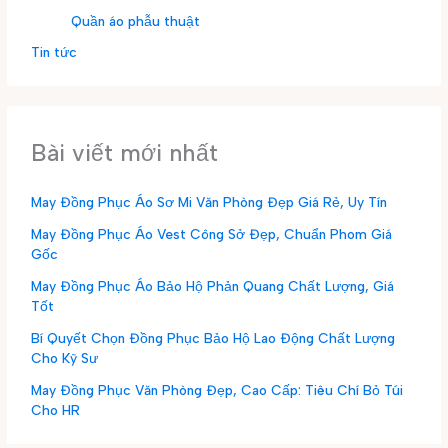
Quần áo phẫu thuật
Tin tức
Bài viết mới nhất
May Đồng Phục Áo Sơ Mi Văn Phòng Đẹp Giá Rẻ, Uy Tín
May Đồng Phục Áo Vest Công Sở Đẹp, Chuẩn Phom Giá
Gốc
May Đồng Phục Áo Bảo Hộ Phản Quang Chất Lượng, Giá
Tốt
Bí Quyết Chọn Đồng Phục Bảo Hộ Lao Động Chất Lượng
Cho Kỹ Sư
May Đồng Phục Văn Phòng Đẹp, Cao Cấp: Tiêu Chí Bỏ Túi
Cho HR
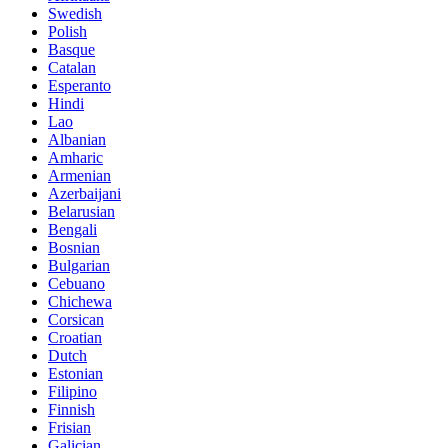
Swedish
Polish
Basque
Catalan
Esperanto
Hindi
Lao
Albanian
Amharic
Armenian
Azerbaijani
Belarusian
Bengali
Bosnian
Bulgarian
Cebuano
Chichewa
Corsican
Croatian
Dutch
Estonian
Filipino
Finnish
Frisian
Galician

- [Exercise requirements]:
Copy verbatim every line of text read from the entries above, across all of them, without the picture placeholders.

- [Solution for this exercise]:
Quần áo phẫu thuật
Tin tức
Bài viết mới nhất
May Đồng Phục Áo Sơ Mi Văn Phòng Đẹp Giá Rẻ, Uy Tín
May Đồng Phục Áo Vest Công Sở Đẹp, Chuẩn Phom Giá
Gốc
May Đồng Phục Áo Bảo Hộ Phản Quang Chất Lượng, Giá
Tốt
Bí Quyết Chọn Đồng Phục Bảo Hộ Lao Động Chất Lượng
Cho Kỹ Sư
May Đồng Phục Văn Phòng Đẹp, Cao Cấp: Tiêu Chí Bỏ Túi
Cho HR
Swedish
Polish
Basque
Catalan
Esperanto
Hindi
Lao
Albanian
Amharic
Armenian
Azerbaijani
Belarusian
Bengali
Bosnian
Bulgarian
Cebuano
Chichewa
Corsican
Croatian
Dutch
Estonian
Filipino
Finnish
Frisian
Galician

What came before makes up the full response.